Nelson Cruz played hero for Texas in the 14th inning, lining a two-run homer off Tigers reliever Enrique Gonzalez (0-1) to snap the Rangers' 11-game losing streak at Comerica Park dating back to Sept. 11, 2007.
The Tigers had several chances to win the lengthy game, none better than in the 11th inning. Johnny Damon reached on a walk, and advanced to second base on a wild pitch to Miguel Cabrera. Once Damon moved into scoring position, the Rangers opted to intentionally walk Cabrera and take their chances against rookie Brennan Boesch with one out. Boesch delivered with a bloop base hit to right-center, but Damon was unable to get a good read on the ball and got a late jump, resulting in third-base coach Gene Lamont holding him at third.
It was a play Damon acknowledged he should have scored on after the game.

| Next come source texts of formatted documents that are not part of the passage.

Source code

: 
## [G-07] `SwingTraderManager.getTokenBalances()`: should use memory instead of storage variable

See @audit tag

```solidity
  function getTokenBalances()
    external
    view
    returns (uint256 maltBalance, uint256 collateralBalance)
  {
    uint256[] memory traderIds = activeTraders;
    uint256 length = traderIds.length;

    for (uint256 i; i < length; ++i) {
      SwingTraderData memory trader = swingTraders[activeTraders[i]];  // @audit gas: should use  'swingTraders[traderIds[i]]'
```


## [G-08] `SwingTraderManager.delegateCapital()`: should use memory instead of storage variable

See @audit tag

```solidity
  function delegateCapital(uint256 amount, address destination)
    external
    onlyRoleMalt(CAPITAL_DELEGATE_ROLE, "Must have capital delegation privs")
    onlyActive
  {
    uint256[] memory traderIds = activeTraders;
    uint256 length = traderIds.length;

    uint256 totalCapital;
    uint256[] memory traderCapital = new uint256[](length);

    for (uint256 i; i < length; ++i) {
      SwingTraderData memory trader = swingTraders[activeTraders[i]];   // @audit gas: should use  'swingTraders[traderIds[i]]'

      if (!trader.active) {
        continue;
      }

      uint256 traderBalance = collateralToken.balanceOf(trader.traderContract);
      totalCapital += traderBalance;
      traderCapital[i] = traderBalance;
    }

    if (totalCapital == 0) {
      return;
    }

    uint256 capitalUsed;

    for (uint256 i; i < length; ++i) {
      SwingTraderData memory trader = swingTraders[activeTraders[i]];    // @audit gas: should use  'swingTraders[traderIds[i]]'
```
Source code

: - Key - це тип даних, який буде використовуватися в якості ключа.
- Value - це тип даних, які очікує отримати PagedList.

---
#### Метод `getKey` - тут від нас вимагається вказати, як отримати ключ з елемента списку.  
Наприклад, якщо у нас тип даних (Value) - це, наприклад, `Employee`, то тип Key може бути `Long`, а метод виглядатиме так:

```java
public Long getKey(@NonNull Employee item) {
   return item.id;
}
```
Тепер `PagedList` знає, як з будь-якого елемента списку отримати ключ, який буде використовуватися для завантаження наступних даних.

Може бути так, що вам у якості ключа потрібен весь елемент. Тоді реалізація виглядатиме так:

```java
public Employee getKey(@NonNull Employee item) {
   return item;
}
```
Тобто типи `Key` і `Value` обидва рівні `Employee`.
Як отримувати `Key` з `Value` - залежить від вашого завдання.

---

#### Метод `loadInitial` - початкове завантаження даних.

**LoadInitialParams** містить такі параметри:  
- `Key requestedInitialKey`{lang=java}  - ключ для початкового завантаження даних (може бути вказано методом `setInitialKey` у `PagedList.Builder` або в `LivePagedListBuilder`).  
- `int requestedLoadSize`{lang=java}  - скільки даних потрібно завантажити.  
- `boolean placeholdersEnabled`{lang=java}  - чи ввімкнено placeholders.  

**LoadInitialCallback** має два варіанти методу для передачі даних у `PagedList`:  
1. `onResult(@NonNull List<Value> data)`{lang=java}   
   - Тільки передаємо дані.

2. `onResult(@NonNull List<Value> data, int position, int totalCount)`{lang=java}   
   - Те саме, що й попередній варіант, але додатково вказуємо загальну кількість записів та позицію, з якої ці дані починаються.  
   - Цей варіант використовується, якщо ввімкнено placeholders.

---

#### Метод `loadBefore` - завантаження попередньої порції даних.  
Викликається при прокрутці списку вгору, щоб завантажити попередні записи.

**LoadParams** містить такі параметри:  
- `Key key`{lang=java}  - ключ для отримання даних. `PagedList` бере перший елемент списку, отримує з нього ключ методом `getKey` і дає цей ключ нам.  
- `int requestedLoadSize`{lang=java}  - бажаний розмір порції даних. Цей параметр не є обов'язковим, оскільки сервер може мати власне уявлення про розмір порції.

"Well, obviously, if you know the ball is going to drop in there [you need to score]," Damon said. "But with the swing that Brennan had, it was a full swing. He got it off the end of the bat. When I was trying to locate the ball, it was right in the lights. With [right fielder Cruz] deking me like that, I had no clue where the ball was. That's the unfortunate thing. With one out, you can't make a mistake and just go right there. That's what happened. Obviously, we wish we could have that back. We would be home by now."
The Tigers still had the bases loaded with one out after the fluky play. But Carlos Guillen grounded into a double play on a 2-0 pitch to end the Tigers' hopes of a walk-off victory.

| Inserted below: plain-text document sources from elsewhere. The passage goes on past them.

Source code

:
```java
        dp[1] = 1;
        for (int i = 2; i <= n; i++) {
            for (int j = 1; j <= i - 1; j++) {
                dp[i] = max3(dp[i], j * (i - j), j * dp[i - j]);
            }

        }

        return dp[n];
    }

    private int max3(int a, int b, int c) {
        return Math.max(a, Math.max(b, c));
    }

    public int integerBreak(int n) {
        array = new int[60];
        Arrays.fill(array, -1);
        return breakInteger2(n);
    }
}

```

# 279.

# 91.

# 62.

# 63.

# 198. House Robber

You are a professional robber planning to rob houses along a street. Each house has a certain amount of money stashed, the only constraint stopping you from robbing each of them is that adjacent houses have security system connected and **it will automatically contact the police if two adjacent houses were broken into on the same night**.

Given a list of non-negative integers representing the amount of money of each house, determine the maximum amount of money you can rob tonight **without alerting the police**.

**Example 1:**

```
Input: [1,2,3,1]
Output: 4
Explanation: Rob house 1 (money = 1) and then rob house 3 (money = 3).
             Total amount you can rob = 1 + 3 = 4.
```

The 11th inning was a prime example of the Tigers' struggles to bring runners home. Detroit stranded 26 runners over its four-game sweep at the hands of the Indians, including 11 in their extra-innings loss Saturday night.

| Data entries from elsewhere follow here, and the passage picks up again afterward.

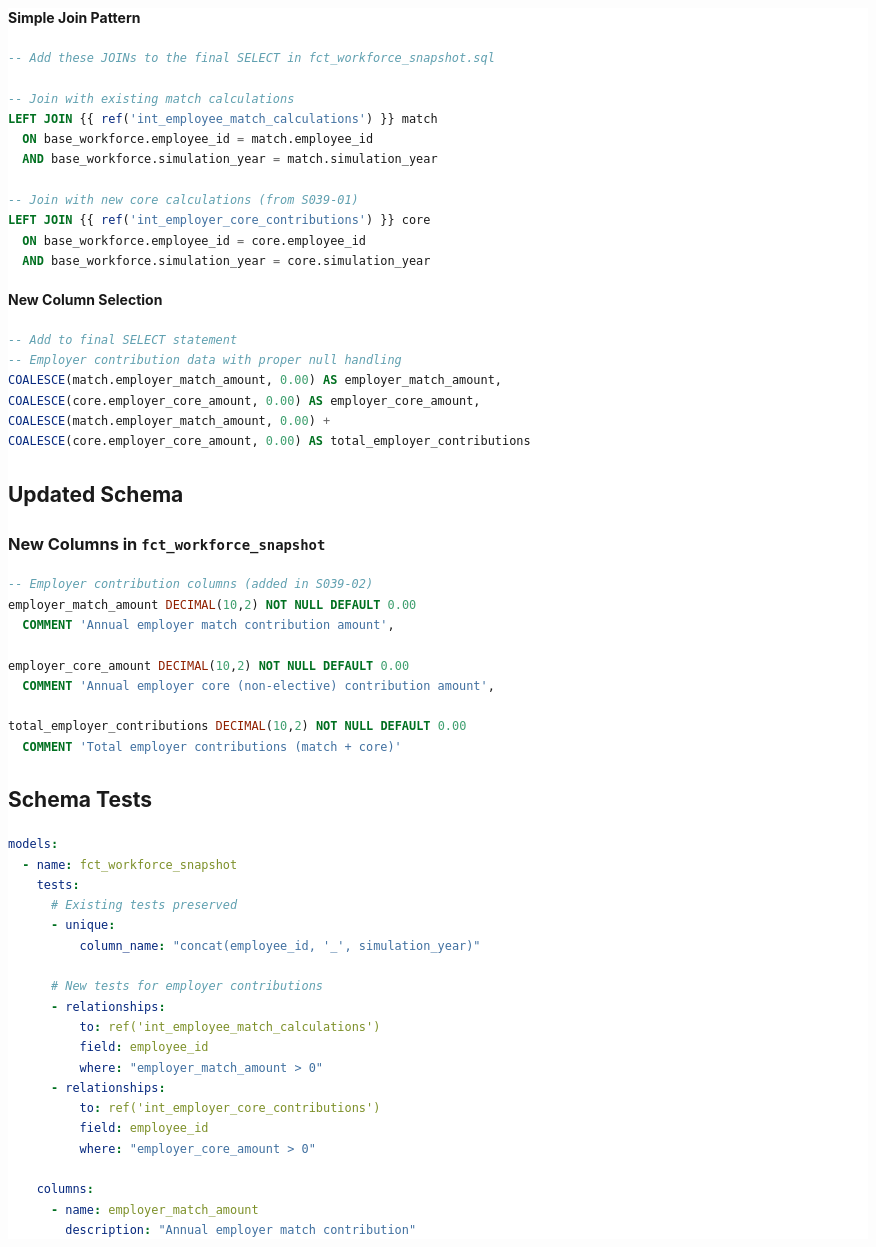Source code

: #### Simple Join Pattern
```sql
-- Add these JOINs to the final SELECT in fct_workforce_snapshot.sql

-- Join with existing match calculations
LEFT JOIN {{ ref('int_employee_match_calculations') }} match
  ON base_workforce.employee_id = match.employee_id
  AND base_workforce.simulation_year = match.simulation_year

-- Join with new core calculations (from S039-01)
LEFT JOIN {{ ref('int_employer_core_contributions') }} core
  ON base_workforce.employee_id = core.employee_id
  AND base_workforce.simulation_year = core.simulation_year
```

#### New Column Selection
```sql
-- Add to final SELECT statement
-- Employer contribution data with proper null handling
COALESCE(match.employer_match_amount, 0.00) AS employer_match_amount,
COALESCE(core.employer_core_amount, 0.00) AS employer_core_amount,
COALESCE(match.employer_match_amount, 0.00) +
COALESCE(core.employer_core_amount, 0.00) AS total_employer_contributions
```

## Updated Schema

### New Columns in `fct_workforce_snapshot`
```sql
-- Employer contribution columns (added in S039-02)
employer_match_amount DECIMAL(10,2) NOT NULL DEFAULT 0.00
  COMMENT 'Annual employer match contribution amount',

employer_core_amount DECIMAL(10,2) NOT NULL DEFAULT 0.00
  COMMENT 'Annual employer core (non-elective) contribution amount',

total_employer_contributions DECIMAL(10,2) NOT NULL DEFAULT 0.00
  COMMENT 'Total employer contributions (match + core)'
```

## Schema Tests

```yaml
models:
  - name: fct_workforce_snapshot
    tests:
      # Existing tests preserved
      - unique:
          column_name: "concat(employee_id, '_', simulation_year)"

      # New tests for employer contributions
      - relationships:
          to: ref('int_employee_match_calculations')
          field: employee_id
          where: "employer_match_amount > 0"
      - relationships:
          to: ref('int_employer_core_contributions')
          field: employee_id
          where: "employer_core_amount > 0"

    columns:
      - name: employer_match_amount
        description: "Annual employer match contribution"
```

"That's part of baseball," Tigers manager Jim Leyland said. "When you are going good, you get them in. When you're not, you don't. We had some opportunities to do that. We didn't do it tonight. That's part of it. When you are struggling, that's what happens."
One Tiger who broke out of his struggles was Cabrera. After going 2-for-14 in the four-game series at Cleveland, the All-Star first baseman recorded two homers, his 17th career multi-homer game. Magglio Ordonez chipped in a homer in the fifth, which was immediately followed by Cabrera's second blast of the night.
But all three homers were solo shots off Rangers starter Scott Feldman, who lasted five innings and gave up five runs before giving way to reliever Dustin Nippert, who took a line drive off the right side of his head in the sixth inning. It was a scary moment for both teams, but Nippert walked off the field and was taken to Henry Ford Hospital where he was evaluated and released.
Three relievers followed for the Rangers before Matt Harrison (2-1) threw four shutout innings despite four walks and 80 pitches.
Between Inge's injury, and a taxed bullpen that used up five relievers following Jeremy Bonderman's sixth-inning exit with five runs allowed, the Tigers could be feeling this loss long after they left the ballpark early Tuesday morning. But Inge tried to put it in perspective.
"Someone said on the bench: If you don't have casualties, it means you're not playing hard," Inge said. "Obviously, we're playing hard. I think this is a stretch where it could take you in two different directions, and I know we're not going to go in the negative direction. This is one where I think we're all going to mesh and come a little closer together as a group and we're going to start playing hard. It kind of separates the men from the boys at this time of year. You can harp on the negatives and harp on the bad things that happen, or you can move on. You can better your team and go out and play hard."